With Berlin now guaranteeing loans to Greece totaling 211 billion euros, the gap between what the population wants and what the politicians are doing has increased dramatically.
Ten out of 17 Eurozone countries have so far approved boosting the bailout fund. But the measure will not help in the long run, warns Robert Oulds, chair of the influential Bruges group in London.“The heart of the problem is the euro, and Greece’s membership in the euro, which is not helping their economy,” he said. “The way to address this is for Greece to leave the EU, recognize that default is inevitable, and devalue a new currency – reinvigorating their economy that way. They need to recognize the euro has failed for them.”Germany's lawmakers do not object to letting more bailout cash come from their country. But the German public does not want their money to be handed over to Greece, he says.“There is an increasing gulf between the political class and what the population is thinking,” said Oulds. “The political class is not facing the economic reality, they are just concerned with the political project of the euro when they should be concentrating on people’s jobs and protecting taxpayers’ money.”With Germany desperate to keep Greece in the euro, Chancellor Angela Merkel says if the euro collapses, then so will the whole European Union. But according to Oulds, the euro is hurting the single market because it is creating more divergence.“The European Union and the single market would be better off without the euro, where countries can set their own currencies’ value to suit their economic needs and requirements and manage their own economies as they see fit,” he stated.He also said the debt crisis encompasses many other nations, and Greece is just the first to be suffering the severe problems caused by the euro.“The problems are spreading to other countries, like Italy, and they are too big to be bailed out,” Oulds concluded. “What needs to be done is these countries need to leave the euro – it is the correct way forward.”
Economics professor Yohim Foth said that given what is happening in Greece at the moment, the euro might only last for six more months.“If you look at the bailout package the German Parliament passed, they are fighting yesterday’s battle,” he stated. “The problems today are much bigger and the rescue that Europe needs is much bigger that what the German Parliament approved today.”With Greece hiking taxes and passing more and more cuts, he said, austerity is clearly not working.“If you look at the level of unrest in Greece today, and the likely level of unrest in countries like Spain, where unemployment is 20 percent, you will see austerity is not working,” Foth warned. “The way forward is for Europeans to find a way to undo the mess that they did by introducing the euro in its current shape, putting together countries that do not belong together.”
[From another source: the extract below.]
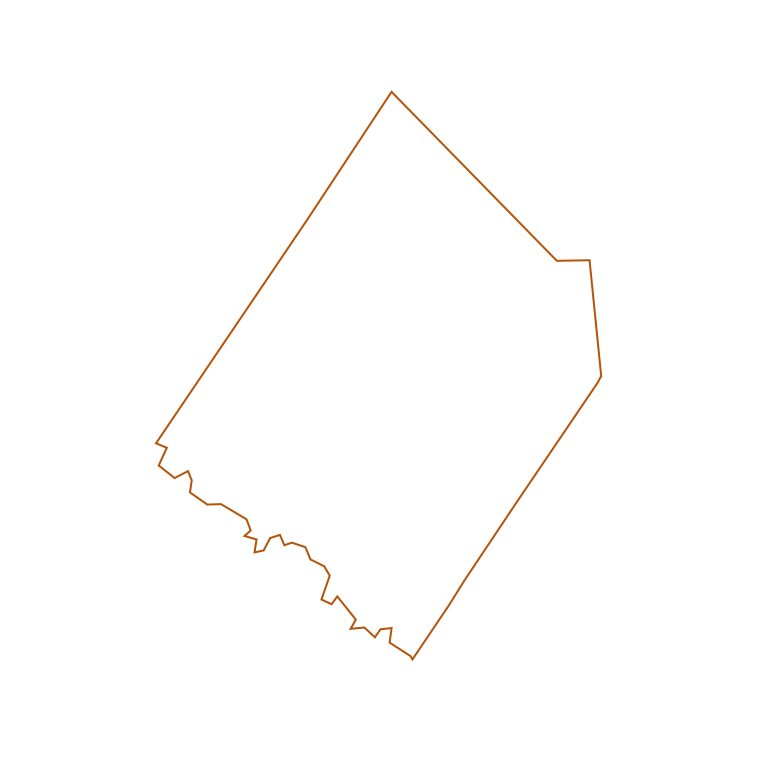 outline of Milam, Texas, United States of America, rotated 155°
{"feature_id": "52423323B14814081114413", "entity_name": "Milam", "entity_type": "district", "adm_level": 2, "iso_a3": "USA", "parent_name": "United States of America", "parent_adm1": "Texas", "projection": "robinson", "projection_center": [-96.814, 30.784], "detail": "fine", "context": "isolated", "style": "outline", "palette": "amber", "viewbox_px": 768, "rotation_deg": 155, "n_neighbors": 0, "source": "geoboundaries", "source_scale": "gbopen_adm2", "svg_char_len": 706}
<svg xmlns="http://www.w3.org/2000/svg" viewBox="0 0 768 768"><g transform="rotate(155 384 384)"><path d="M253.7,645.6L383.7,565.6L615.7,426.6L607.8,418.0L622.6,405.3L613.5,387.2L598.4,387.9L599.0,377.9L605.7,367.7L595.1,349.4L582.5,344.0L565.8,319.5L566.7,307.6L574.7,305.2L565.2,297.0L572.5,286.1L563.4,284.0L552.3,292.5L542.1,291.2L542.4,280.0L534.5,279.1L524.2,269.3L524.8,256.1L515.2,244.0L514.2,233.2L531.8,215.1L524.6,206.6L516.1,211.2L509.1,182.4L517.7,176.2L504.7,171.6L499.3,158.3L490.8,163.2L480.3,159.6L488.2,147.2L474.9,126.1L474.6,122.4L419.1,155.7L393.9,172.1L311.7,222.0L189.8,294.9L183.8,299.4L145.4,409.3L175.3,422.6L253.7,645.6Z" fill="none" stroke="#b45309" stroke-width="2"/></g></svg>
Panagiotis Sotiris a sociology professor at the University of the Aegean in Athens, believes that the question the country faces is not if Greece will default, but how.“All the measures taken by this troika – by the European Union, [European Central Bank], IMF – lead one way or another to some sort of default, some sort of managed default,” he told RT. "But this default is going to be accompanied by ever harsher austerity measures, sort of social barbarism. We have to default on our own terms – which means an immediate stopage of payment of the debts, an immediate exit of Greece from the Eurozone, from the euro. And a radically different policy of nationalization of banks, capital controls and redistribution of income toward the lower [tax brackets]. There is no other way out of the situation, except to default on our own terms.”